La cámara emplazada revela con mesura la arraigada pobreza material, el desenfado de sus habitantes, el sentido del límite ante el espacio marcado por el horizonte. Reconoce, con sus trazas de espejos traslucidos, un puerto que se torna distinto, desolado, inmenso. Un enclave de mar que cuando lo revisitamos desde los dorsos de años transcurridos, descubrimos que en ese tiempo caducado todo fue movimiento.

Nos queda visitar nuestra imaginación contenida que puede ser destrabada por dibujos a línea, en tinta fresca. En un primer tiempo avizoramos el trajinar de grúas que elevan cargas tupidas o cuadriculadas de acero intenso. En el centro, los pilotes de luz que establecen límites, rutas, espacios vedados. A la entrada de sus puertas derruidas, que antaño se cerraban con una prominente cadena, los prácticos agolpados al acecho transitan por las estrechas franjas de mar, por momento irascibles, delimitadas por un canal que esconde un túnel de brazos comunicantes.

Estas son las delgadas telas de un escenario que persiste detrás de lo que realmente le importa narrar a la documentalista. Nelsa y Vladimir son los verdaderos protagonistas de sus apuntes fílmicos. Los delinea como claro de luz, los dibuja desde una escalonada curvatura fílmica. Sin encuadres tercos, ambiguos, abigarrados; todos ellos despojados de los tecnológicos caprichos o emprendidas fotografías que algunos venden con sabor a futurismo o desvelo digital.

Ella, una curtida anciana, y su hijo, con síndrome de Down, se dejan historiar y lo hacen desprovistos de visos actorales, que en verdad son ajenos a los remiendos de sus cotidianas vidas.

CONSIGNA A:
¿Puedes reproducir el fragmento sobre el documental entre "Estas son las" y "sus cotidianas vidas.", ambos incluidos, y cambiar "documentalista" por "cineasta"?
CONSIGNA B:
¿Puedes continuar el fragmento sobre el documental a partir del punto en que termina?
Las filas que aparecen a continuación son un material aparte del fragmento.

[Entradas de datos guardadas]
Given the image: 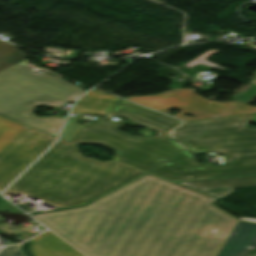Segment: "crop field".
I'll return each instance as SVG.
<instances>
[{
  "label": "crop field",
  "mask_w": 256,
  "mask_h": 256,
  "mask_svg": "<svg viewBox=\"0 0 256 256\" xmlns=\"http://www.w3.org/2000/svg\"><path fill=\"white\" fill-rule=\"evenodd\" d=\"M215 199L147 174L83 207L33 215L88 256H216L237 219Z\"/></svg>",
  "instance_id": "crop-field-1"
},
{
  "label": "crop field",
  "mask_w": 256,
  "mask_h": 256,
  "mask_svg": "<svg viewBox=\"0 0 256 256\" xmlns=\"http://www.w3.org/2000/svg\"><path fill=\"white\" fill-rule=\"evenodd\" d=\"M254 114L186 122L172 136L194 155L231 156L225 165H201L167 137L127 164L172 181L256 174V131L245 128Z\"/></svg>",
  "instance_id": "crop-field-2"
},
{
  "label": "crop field",
  "mask_w": 256,
  "mask_h": 256,
  "mask_svg": "<svg viewBox=\"0 0 256 256\" xmlns=\"http://www.w3.org/2000/svg\"><path fill=\"white\" fill-rule=\"evenodd\" d=\"M144 173L117 160L84 158L75 145L59 139L3 194L20 192L63 208L84 204Z\"/></svg>",
  "instance_id": "crop-field-3"
},
{
  "label": "crop field",
  "mask_w": 256,
  "mask_h": 256,
  "mask_svg": "<svg viewBox=\"0 0 256 256\" xmlns=\"http://www.w3.org/2000/svg\"><path fill=\"white\" fill-rule=\"evenodd\" d=\"M84 92L61 79L33 72L24 60L0 72V115L56 136L63 119L37 118L33 109L75 102Z\"/></svg>",
  "instance_id": "crop-field-4"
},
{
  "label": "crop field",
  "mask_w": 256,
  "mask_h": 256,
  "mask_svg": "<svg viewBox=\"0 0 256 256\" xmlns=\"http://www.w3.org/2000/svg\"><path fill=\"white\" fill-rule=\"evenodd\" d=\"M109 114L159 132V135L155 138L131 137L116 128L117 122L98 119L89 124L78 125L70 142L102 145L116 152L114 159L126 163L169 136L167 131L180 124V121L172 117L123 100Z\"/></svg>",
  "instance_id": "crop-field-5"
},
{
  "label": "crop field",
  "mask_w": 256,
  "mask_h": 256,
  "mask_svg": "<svg viewBox=\"0 0 256 256\" xmlns=\"http://www.w3.org/2000/svg\"><path fill=\"white\" fill-rule=\"evenodd\" d=\"M250 82L256 85V79H253ZM193 92L194 91L190 89H174L155 96L130 97L127 99L166 114H168L167 111L170 109L179 108L182 112L174 117L185 121L256 112V107L238 101L217 103L205 100ZM183 113L195 115L197 117L192 118L181 115Z\"/></svg>",
  "instance_id": "crop-field-6"
},
{
  "label": "crop field",
  "mask_w": 256,
  "mask_h": 256,
  "mask_svg": "<svg viewBox=\"0 0 256 256\" xmlns=\"http://www.w3.org/2000/svg\"><path fill=\"white\" fill-rule=\"evenodd\" d=\"M54 137L26 127L0 152V191L32 163Z\"/></svg>",
  "instance_id": "crop-field-7"
},
{
  "label": "crop field",
  "mask_w": 256,
  "mask_h": 256,
  "mask_svg": "<svg viewBox=\"0 0 256 256\" xmlns=\"http://www.w3.org/2000/svg\"><path fill=\"white\" fill-rule=\"evenodd\" d=\"M184 186L200 191L217 199H220L233 192L236 187L256 185V175L219 178L197 181L178 182Z\"/></svg>",
  "instance_id": "crop-field-8"
},
{
  "label": "crop field",
  "mask_w": 256,
  "mask_h": 256,
  "mask_svg": "<svg viewBox=\"0 0 256 256\" xmlns=\"http://www.w3.org/2000/svg\"><path fill=\"white\" fill-rule=\"evenodd\" d=\"M256 248V224L238 221L217 256H246Z\"/></svg>",
  "instance_id": "crop-field-9"
},
{
  "label": "crop field",
  "mask_w": 256,
  "mask_h": 256,
  "mask_svg": "<svg viewBox=\"0 0 256 256\" xmlns=\"http://www.w3.org/2000/svg\"><path fill=\"white\" fill-rule=\"evenodd\" d=\"M30 250L34 256H83L50 231L31 239Z\"/></svg>",
  "instance_id": "crop-field-10"
},
{
  "label": "crop field",
  "mask_w": 256,
  "mask_h": 256,
  "mask_svg": "<svg viewBox=\"0 0 256 256\" xmlns=\"http://www.w3.org/2000/svg\"><path fill=\"white\" fill-rule=\"evenodd\" d=\"M118 100L119 98L108 93L90 91L77 101L71 112L105 116Z\"/></svg>",
  "instance_id": "crop-field-11"
},
{
  "label": "crop field",
  "mask_w": 256,
  "mask_h": 256,
  "mask_svg": "<svg viewBox=\"0 0 256 256\" xmlns=\"http://www.w3.org/2000/svg\"><path fill=\"white\" fill-rule=\"evenodd\" d=\"M27 58L13 45L0 41V71Z\"/></svg>",
  "instance_id": "crop-field-12"
},
{
  "label": "crop field",
  "mask_w": 256,
  "mask_h": 256,
  "mask_svg": "<svg viewBox=\"0 0 256 256\" xmlns=\"http://www.w3.org/2000/svg\"><path fill=\"white\" fill-rule=\"evenodd\" d=\"M26 126L0 117V151L12 141Z\"/></svg>",
  "instance_id": "crop-field-13"
},
{
  "label": "crop field",
  "mask_w": 256,
  "mask_h": 256,
  "mask_svg": "<svg viewBox=\"0 0 256 256\" xmlns=\"http://www.w3.org/2000/svg\"><path fill=\"white\" fill-rule=\"evenodd\" d=\"M78 121L79 118H69L60 138L69 142L77 126Z\"/></svg>",
  "instance_id": "crop-field-14"
},
{
  "label": "crop field",
  "mask_w": 256,
  "mask_h": 256,
  "mask_svg": "<svg viewBox=\"0 0 256 256\" xmlns=\"http://www.w3.org/2000/svg\"><path fill=\"white\" fill-rule=\"evenodd\" d=\"M217 52H219V51L210 50V51L206 52L205 54H203V55H201V56L199 55L200 57H198V58H196L195 60L189 62V63L186 64L185 66H187V67L190 68V67L196 65L197 63H199V64H206V65H209V66H213V67H216V68L225 70L224 68H222V67H220V66H218V65H215V64H213V63H211V62L205 60V59L208 58L210 55H212L213 53H217Z\"/></svg>",
  "instance_id": "crop-field-15"
},
{
  "label": "crop field",
  "mask_w": 256,
  "mask_h": 256,
  "mask_svg": "<svg viewBox=\"0 0 256 256\" xmlns=\"http://www.w3.org/2000/svg\"><path fill=\"white\" fill-rule=\"evenodd\" d=\"M201 233L206 236H211V237L227 238L230 231L215 228V227H208V228L204 229L203 231H201Z\"/></svg>",
  "instance_id": "crop-field-16"
},
{
  "label": "crop field",
  "mask_w": 256,
  "mask_h": 256,
  "mask_svg": "<svg viewBox=\"0 0 256 256\" xmlns=\"http://www.w3.org/2000/svg\"><path fill=\"white\" fill-rule=\"evenodd\" d=\"M20 245L13 247H5L1 252L0 256H23Z\"/></svg>",
  "instance_id": "crop-field-17"
},
{
  "label": "crop field",
  "mask_w": 256,
  "mask_h": 256,
  "mask_svg": "<svg viewBox=\"0 0 256 256\" xmlns=\"http://www.w3.org/2000/svg\"><path fill=\"white\" fill-rule=\"evenodd\" d=\"M0 210L11 211V212H21L19 209H17L15 206L10 204L8 201H6L2 197H0Z\"/></svg>",
  "instance_id": "crop-field-18"
},
{
  "label": "crop field",
  "mask_w": 256,
  "mask_h": 256,
  "mask_svg": "<svg viewBox=\"0 0 256 256\" xmlns=\"http://www.w3.org/2000/svg\"><path fill=\"white\" fill-rule=\"evenodd\" d=\"M242 220H246V221H251V222H256V219L254 218H240Z\"/></svg>",
  "instance_id": "crop-field-19"
},
{
  "label": "crop field",
  "mask_w": 256,
  "mask_h": 256,
  "mask_svg": "<svg viewBox=\"0 0 256 256\" xmlns=\"http://www.w3.org/2000/svg\"><path fill=\"white\" fill-rule=\"evenodd\" d=\"M0 219H3V218L0 216Z\"/></svg>",
  "instance_id": "crop-field-20"
}]
</instances>
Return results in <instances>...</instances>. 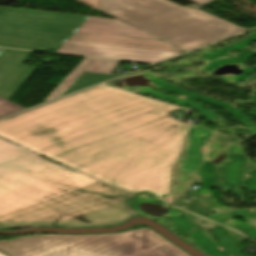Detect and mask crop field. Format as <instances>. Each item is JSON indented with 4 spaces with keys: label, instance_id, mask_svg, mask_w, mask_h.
Instances as JSON below:
<instances>
[{
    "label": "crop field",
    "instance_id": "ac0d7876",
    "mask_svg": "<svg viewBox=\"0 0 256 256\" xmlns=\"http://www.w3.org/2000/svg\"><path fill=\"white\" fill-rule=\"evenodd\" d=\"M134 196L0 139V229L120 225Z\"/></svg>",
    "mask_w": 256,
    "mask_h": 256
},
{
    "label": "crop field",
    "instance_id": "d8731c3e",
    "mask_svg": "<svg viewBox=\"0 0 256 256\" xmlns=\"http://www.w3.org/2000/svg\"><path fill=\"white\" fill-rule=\"evenodd\" d=\"M95 60L96 59L85 58L44 102L62 96Z\"/></svg>",
    "mask_w": 256,
    "mask_h": 256
},
{
    "label": "crop field",
    "instance_id": "d1516ede",
    "mask_svg": "<svg viewBox=\"0 0 256 256\" xmlns=\"http://www.w3.org/2000/svg\"><path fill=\"white\" fill-rule=\"evenodd\" d=\"M0 256H6V255H4V254L0 253Z\"/></svg>",
    "mask_w": 256,
    "mask_h": 256
},
{
    "label": "crop field",
    "instance_id": "8a807250",
    "mask_svg": "<svg viewBox=\"0 0 256 256\" xmlns=\"http://www.w3.org/2000/svg\"><path fill=\"white\" fill-rule=\"evenodd\" d=\"M174 106L96 86L0 120V136L133 192L167 194L187 125Z\"/></svg>",
    "mask_w": 256,
    "mask_h": 256
},
{
    "label": "crop field",
    "instance_id": "34b2d1b8",
    "mask_svg": "<svg viewBox=\"0 0 256 256\" xmlns=\"http://www.w3.org/2000/svg\"><path fill=\"white\" fill-rule=\"evenodd\" d=\"M204 4L210 0H190ZM103 12L186 51L247 30L167 0H101Z\"/></svg>",
    "mask_w": 256,
    "mask_h": 256
},
{
    "label": "crop field",
    "instance_id": "dd49c442",
    "mask_svg": "<svg viewBox=\"0 0 256 256\" xmlns=\"http://www.w3.org/2000/svg\"><path fill=\"white\" fill-rule=\"evenodd\" d=\"M77 31L159 40L117 19L89 16Z\"/></svg>",
    "mask_w": 256,
    "mask_h": 256
},
{
    "label": "crop field",
    "instance_id": "5a996713",
    "mask_svg": "<svg viewBox=\"0 0 256 256\" xmlns=\"http://www.w3.org/2000/svg\"><path fill=\"white\" fill-rule=\"evenodd\" d=\"M119 63L118 61L97 59L86 72L109 74Z\"/></svg>",
    "mask_w": 256,
    "mask_h": 256
},
{
    "label": "crop field",
    "instance_id": "3316defc",
    "mask_svg": "<svg viewBox=\"0 0 256 256\" xmlns=\"http://www.w3.org/2000/svg\"><path fill=\"white\" fill-rule=\"evenodd\" d=\"M25 109L0 97V118Z\"/></svg>",
    "mask_w": 256,
    "mask_h": 256
},
{
    "label": "crop field",
    "instance_id": "f4fd0767",
    "mask_svg": "<svg viewBox=\"0 0 256 256\" xmlns=\"http://www.w3.org/2000/svg\"><path fill=\"white\" fill-rule=\"evenodd\" d=\"M56 52L149 63H157L166 58L180 54L178 52L109 46L71 41H66Z\"/></svg>",
    "mask_w": 256,
    "mask_h": 256
},
{
    "label": "crop field",
    "instance_id": "28ad6ade",
    "mask_svg": "<svg viewBox=\"0 0 256 256\" xmlns=\"http://www.w3.org/2000/svg\"><path fill=\"white\" fill-rule=\"evenodd\" d=\"M81 1H83V2H85V3H87V4H89V5H91V6H93V7L102 11L100 0H81Z\"/></svg>",
    "mask_w": 256,
    "mask_h": 256
},
{
    "label": "crop field",
    "instance_id": "412701ff",
    "mask_svg": "<svg viewBox=\"0 0 256 256\" xmlns=\"http://www.w3.org/2000/svg\"><path fill=\"white\" fill-rule=\"evenodd\" d=\"M10 256H190L150 228L99 235H34L0 241Z\"/></svg>",
    "mask_w": 256,
    "mask_h": 256
},
{
    "label": "crop field",
    "instance_id": "e52e79f7",
    "mask_svg": "<svg viewBox=\"0 0 256 256\" xmlns=\"http://www.w3.org/2000/svg\"><path fill=\"white\" fill-rule=\"evenodd\" d=\"M68 40L183 52L165 42L75 32Z\"/></svg>",
    "mask_w": 256,
    "mask_h": 256
}]
</instances>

RESULTADO ESPERADO A:
Estas son las delgadas telas de un escenario que persiste detrás de lo que realmente le importa narrar a la cineasta. Nelsa y Vladimir son los verdaderos protagonistas de sus apuntes fílmicos. Los delinea como claro de luz, los dibuja desde una escalonada curvatura fílmica. Sin encuadres tercos, ambiguos, abigarrados; todos ellos despojados de los tecnológicos caprichos o emprendidas fotografías que algunos venden con sabor a futurismo o desvelo digital.

Ella, una curtida anciana, y su hijo, con síndrome de Down, se dejan historiar y lo hacen desprovistos de visos actorales, que en verdad son ajenos a los remiendos de sus cotidianas vidas.

RESULTADO ESPERADO B:
La cámara bosqueja los espacios interiores de su humilde vivienda. Unas pocas cacerolas, vasos de plástico abigarrados de humedades que se exhiben desordenadas, los cubiertos de todos los retornos. La cama, que se antoja para ellos dos, frente a una ventana inconclusa de luz partida y una escalera que emerge empinada, intrigante, estrecha, son parte de la utilería recurrente en los planos signados.

Esta pieza documental ignora los compases de algoritmos altisonantes, propios de un poblado donde se dialoga cantando. No porque estos elementos importen para la escritura del filme sino porque forman parte de ese mundo exterior, sórdido por momentos, solidario muchas veces.

Nelsa destraba una verborrea imperceptible, entrecortada, de vago acento. Se empina con la tenue gestualidad de sus manos que expresan párrafos enteros, artículos completos, como libros de icónicos abrazos. Distingos de una mujer que ha degustado los ardores y poderes de la vida; a pesar de su brazo anulado, detenido, impasible, sin claros retornos.

En ese mismo plano está Vladimir. Su mirada se entrecruza, se esquiva y siempre le acompaña en los momentos de interiores, en ese diminuto espacio fragmentado, tomado por los abigarrados objetos que persisten anclados a la sobriedad y al silencio. En algunos fragmentos este actor de su propia realidad se revela inconcluso, surrealista, destronado.

Madre e hijo han sabido entenderse con textos que no requieren vocablos sustantivos de elevada literatura. Comparten ese minúsculo espacio de vida con la fuerza que imprime la ternura, la complicidad de estar juntos por muchos años a pesar de los dispares derroteros que le marcan.

La empecinada soledad, las limitaciones mentales y motoras que les arropan, el encarar un proyecto de vida más allá de los pilotes de ultramar o el no querer volar fuera de ese espacio de delgadas dimensiones, son parte de las letras de este filme documental en el que la autora se apresta a significar acentos, frases curtidas, escenas descollantes y las erigidas emociones que esculpe de veracidad a toda pieza narrativa.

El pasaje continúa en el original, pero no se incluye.